Apr/091
I Totally Care What You Had For Lunch
The world that I inhabit is not the type that worships the Internet "A-list." or the self appointed group of Twitter addicts that never misses a conference, "Tweetup" or never fails to make posts like "Why Everything You're Doing Is Wrong" or "Using Friendfeed Will Convince Your Girlfriend To Have Anal Sex With You."
Sure, we're sort of early adopters, glued to our iphones, checking in on loopt or foursquare or whatever new system comes around until we tire of it, we use Tumblr and we make references to "thought leaders" in an insidery way. We don't worship people like Guy Kawasaki or Gary Vee or Scoble or re-tweet everything Mashable posts. Which is why I was shocked to see people actually paying attention to those people when I went to SXSW. This is a very different Internet from my Internet (which I admit is mostly sponsored by Nick Denton; the "cool side" of the Internet as once brilliantly mentioned by a friend of mine). But anyway, the following post I read today on Kawasaki's keynote at a search engine conference last week confirmed my decision to largely ignore the "experts" and leaders of thought.
Here's my favorite quote:
According to Kawasaki: either you're a money-grubbing, social-media-abusing pusher of some product, service, or yourself to the waiting Twitter masses, or you're a frivolous nobody posting about your cat, or the new hairbrush you bought, or the fact that you brushed your cat with the new hairbrush. So those are the only two options? Building a genuine professional rapport or exploring mutual interests with a small to medium-sized circle of people? That has no place in Kawasaki's dichotomous world. People who aren't on the A-List are really just nobodies who should be spammed by A-Listers; that's Kawasaki's mental atlas. Funny that's how it is, because Kawasaki wastes a lot of breath trying to say that he feels just the opposite. He protests too much, a lot.

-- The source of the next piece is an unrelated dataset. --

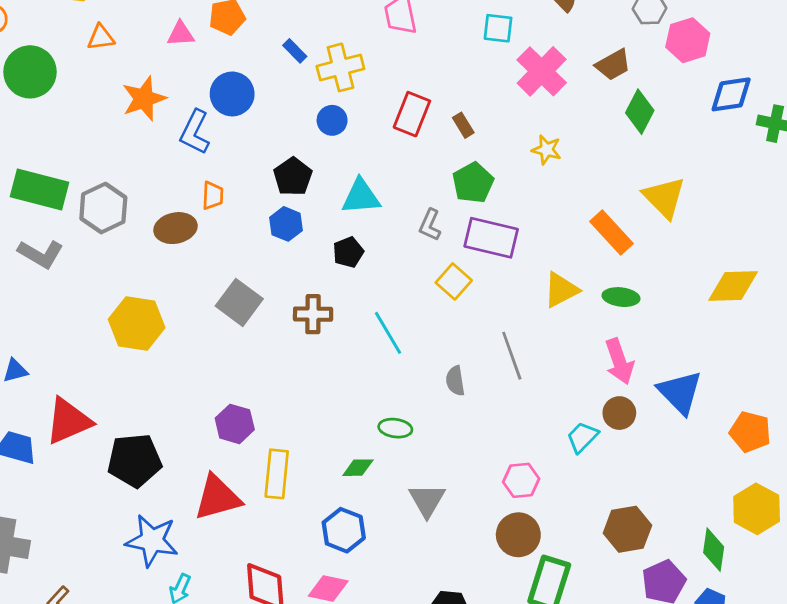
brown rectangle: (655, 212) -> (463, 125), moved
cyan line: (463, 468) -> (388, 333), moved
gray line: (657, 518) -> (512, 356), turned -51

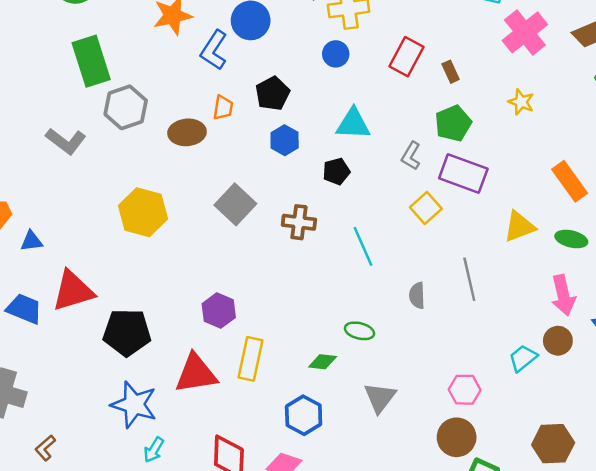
black pentagon: (293, 177) -> (273, 94), moved
green rectangle: (40, 190) -> (91, 61), moved, turned 51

I think there is a lot of time and energy wasted on the Internet on things like analyzing how many followers you have, your "retweetability index" and a bunch of other nonsense. Who cares? How to get people to follow your corporate Twitter account? Don't be annoying. How to get people to read your professional blog? Be a good writer and update a lot. And if not, hire someone who knows how to write and do it for you. The whole Internet industry is far more complicated than it ever has to be. This stuff is not rocket science, unless of course, you're paying me, in which case it is.
But seriously, even when I've worked with people on their web projects, I've always told them that less is more. The appeal of social networking and how it can work in business is that there are people around you. So be real, like J. Lo. Don't write for search engines (but do write your titles for them), don't be the douche with 30,000 Twitter followers he can't possibly be invested in and who aren't invested in you.
And all these fake metrics are distracting from the only metric that matters (I learned everything I know about business from hip hop): how much cash you making? I have a small group of followers on my b5media blog on Bravo programming. I engage with them regularly, in addition to feeding my blog feed to it. I've increased my blog traffic significantly thanks to this and have sucessfuly monetized that blog. Do I care about analyzing my followers? No. My method is very simple: I update a lot, I follow leads on gossip people care about, I stay out of comments and I am nice to my PR people. So I get more pageviews and get pizzaid (still a pithy sum but money is money). What I'm doing is working and I'm building a tiny reality tv empire. But I realize that will take time. I'm not going to add 50,000 people on Twitter who had the word "Bravo" in one of their posts. That'll just make me look clueless. And that's the worst of all on the Internet -- just ask Amazon, who is probably having the worst Easter ever.
What I do wish Internet blowhards would realize is that not everyone wants to monetize on the Internet and they don't care about building a "brand." One of the most amazing things about writing a blog about reality television is how my Google Alerts point me to women who keep these meticulous personal blogs about their lives and who totally don't care about SEO or networking. And that's totally okay. There's room for them, too. I love the personal blog and prefer it (it's why I read Tumblr, where the personal blog is alive and well ). There's room to write about your cat on the Internet, still. After all, I love cats.
April 13th, 2009
So what you’re telling me is, sales dudes are annoying as fuck?